Friday, July 13, 2012

Teaching Women’s Rights From Past to Present


In post Revolution France, the ideas of female equality received a setback in a series of laws known as the Napoleonic Code. Through it, the legal right of men to control women was affirmed. Although most of the basic revolutionary gains - equality before the law, freedom of religion and the abolition of feudalism - remained, the Code ensured that married women in particular owed their husband obedience, and were forbidden from selling, giving, mortgaging or buying property.
This backlash to women’s rights had consequences throughout Europe. In military campaigns, Napoleon carried the Code throughout Europe, where it served as a model to legislators in countries from Italy to Poland. Within France itself, the Code survived basically unaltered for more than 150 years. Only in 1965 did French wives get the right to work without their husband’s permission.

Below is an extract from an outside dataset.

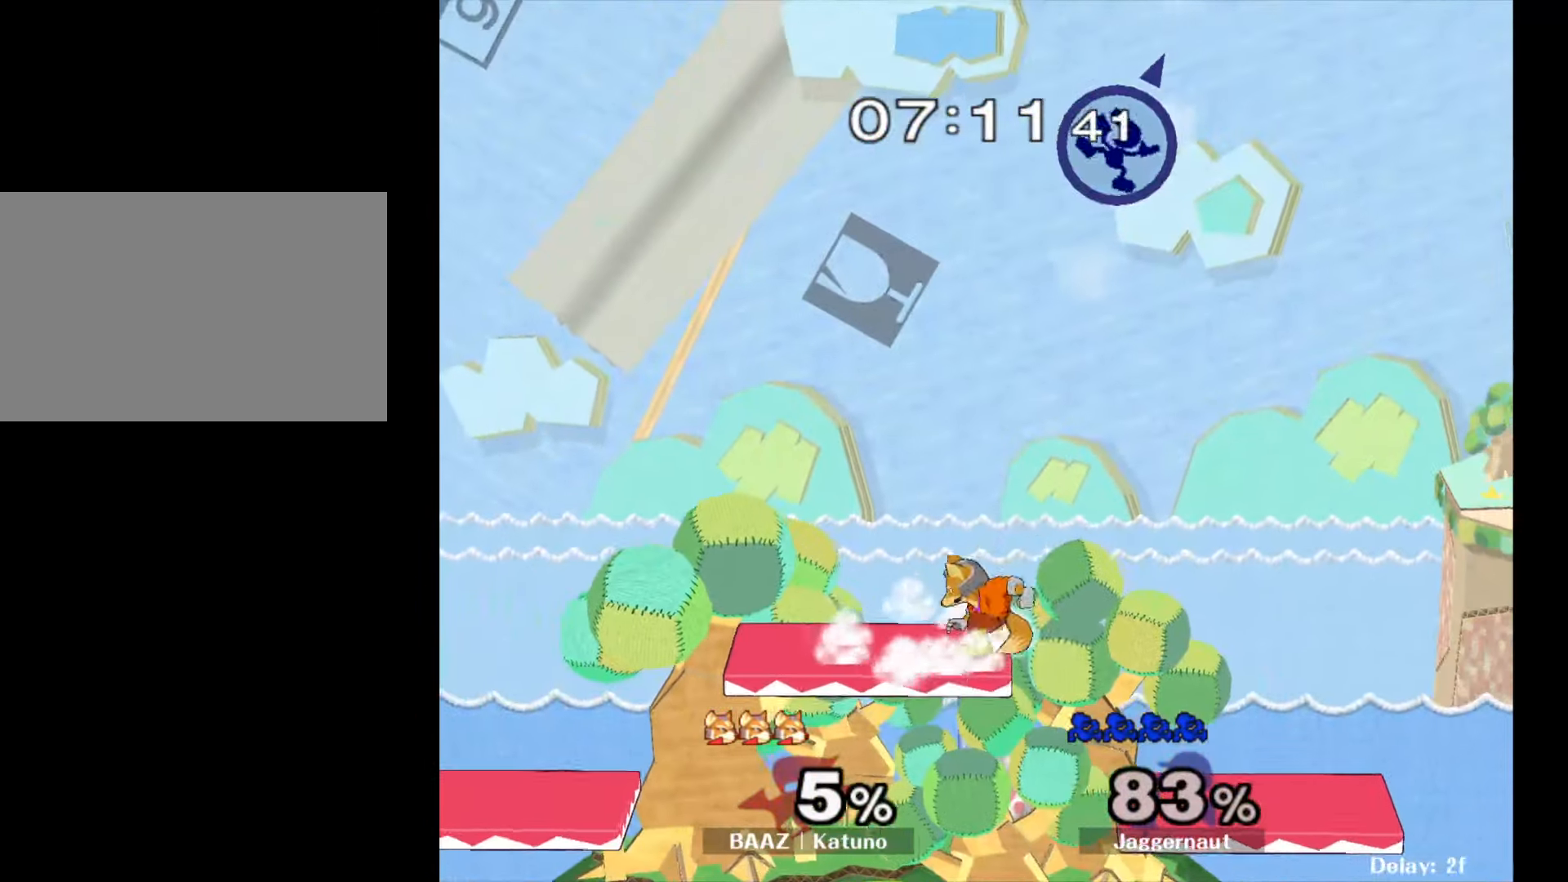
{"buttons": [], "left_stick": "right", "right_stick": "center", "events": []}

Only in 1970 did husbands forfeit the rights that came with their status as head of the family. In many ways, the Code was the most enduring legacy of the French Revolution.
Excerpt from Code Chapters:
Of the respective Rights and Duties of Married Persons.
  • The husband owes protection to his wife, the wife obedience to her husband.
  • The wife is obliged to live with her husband, and to follow him to every place where he may judge it convenient to reside: the husband is obliged to receive her, and to furnish her with everything necessary for the wants of life, according to his means and station.
  • The wife cannot plead in her own name, without the authority of her husband, even though she should be a public trader, or non-communicant, or separate in property.
  • The authority of the husband is not necessary when the wife is prosecuted in a criminal matter, or relating to police.
  • A wife, although non-communicant or separate in property, cannot give, alienate, pledge, or acquire by free or chargeable title, without the concurrence of her husband in the act, or his consent in writing.
  • When the husband is subjected to a condemnation, carrying with it an afflictive or infamous punishment,... the wife, though of age, cannot, during the continuance of such punishment, plead in her own name or contract, until after authority given by the judge...
  • The wife may make a will without the authority of her husband.
Divorce:
  • The wife may demand divorce on the ground of adultery in her husband, when he shall have brought his concubine into their common residence.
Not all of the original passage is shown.